Working with NYT Kids for the launch of their “Tiny Issue,” we built a real-scale immersive rainforest environment to show the journey of the tiny strawberry poison frog.
For the Somewhere Good app launch, I worked with Annika Hansteen-Izora and helped them revamp their colorful and motion-heavy website. I also created a mini quiz that helps new users find their community through a series of intimate questions.
I designed and developed a new website + CMS for Studio Ānanda, channeling their spirit of wellness with soft aesthetics and use of CSS filters, blend modes, and SVG animations. Featured on loadmo.re❣️
This is a prototype for an asymmetrical 2-player game I designed, where one player catches mosquitoes and the other plays as a mosquito. In front of a webcam, the catcher uses their hand to capture the mosquito, while the mosquito uses a joystick to evade capture and suck blood out of the catcher's hand.
The first AR game of NYT – this game takes the crossword and explodes it, using mobile AR technologies to create a 3D hunt for the proper perspective on a word to fit into the puzzle.

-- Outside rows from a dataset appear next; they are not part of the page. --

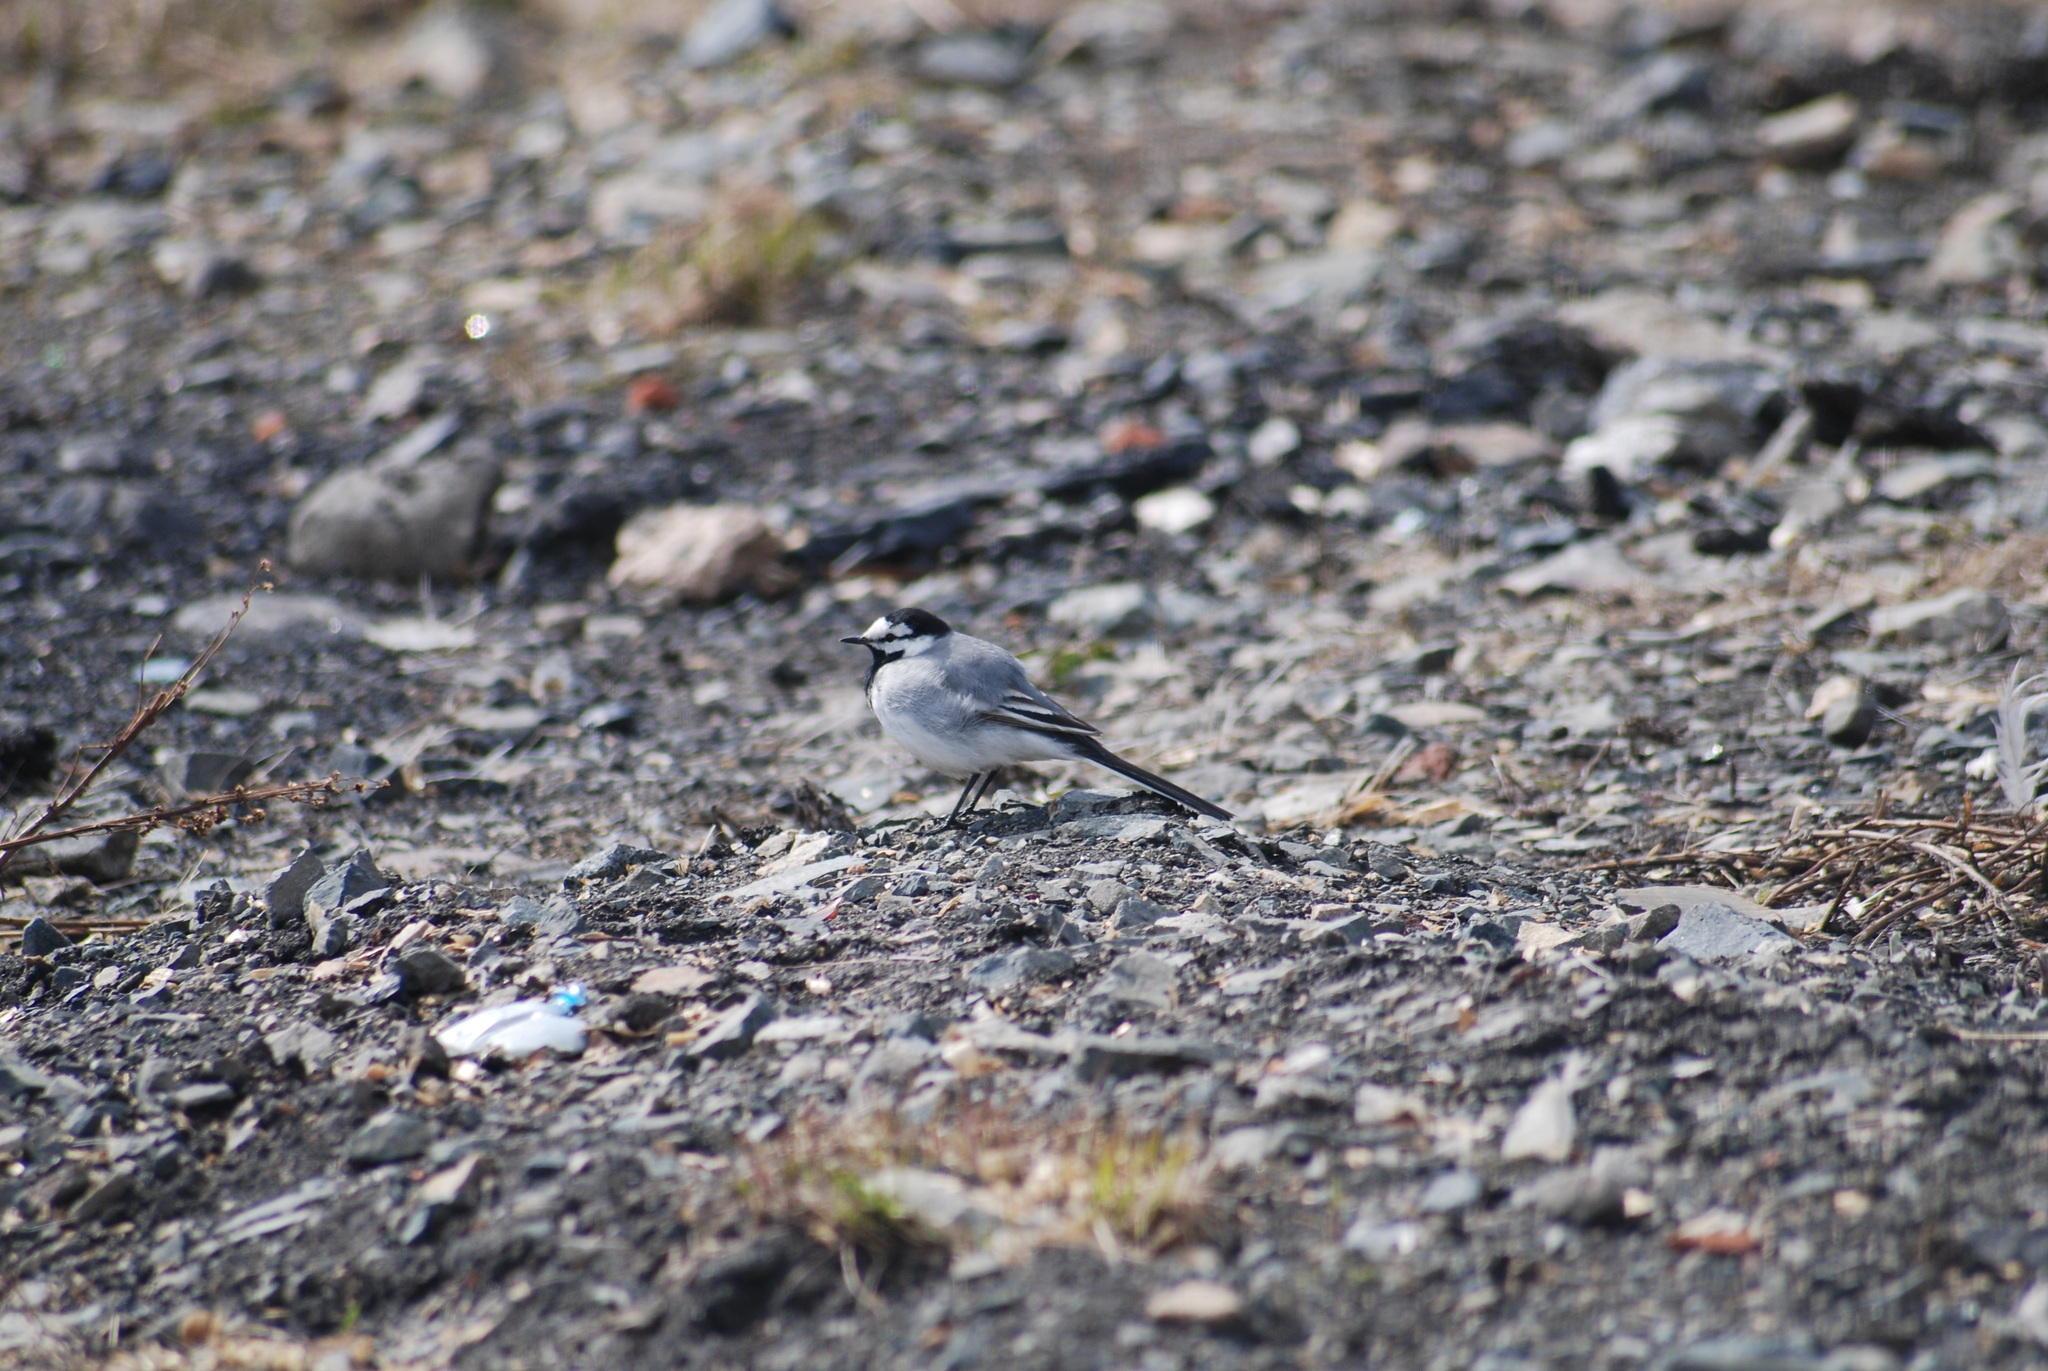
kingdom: Animalia
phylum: Chordata
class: Aves
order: Passeriformes
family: Motacillidae
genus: Motacilla
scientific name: Motacilla alba
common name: White wagtail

For Olympics 2021, we created an AR effect to visualize Dalilah Muhammad's motion over the hurdle in real-scale, published to go along with her interview with the New York Times.
We created a shrink ray in augmented reality where users can interact directly with consumer goods and see how inflation has affected buying power.
Lost Code is a graphic design project exploring the friction in translation. Made with Paper.js. Featured on It's Nice That!
Design by Hilda Wong
Axis Mundi is an experimental exhibition project exploring man’s attempt to override nature with technology and nature’s resistance. Featured on klikkenthéke!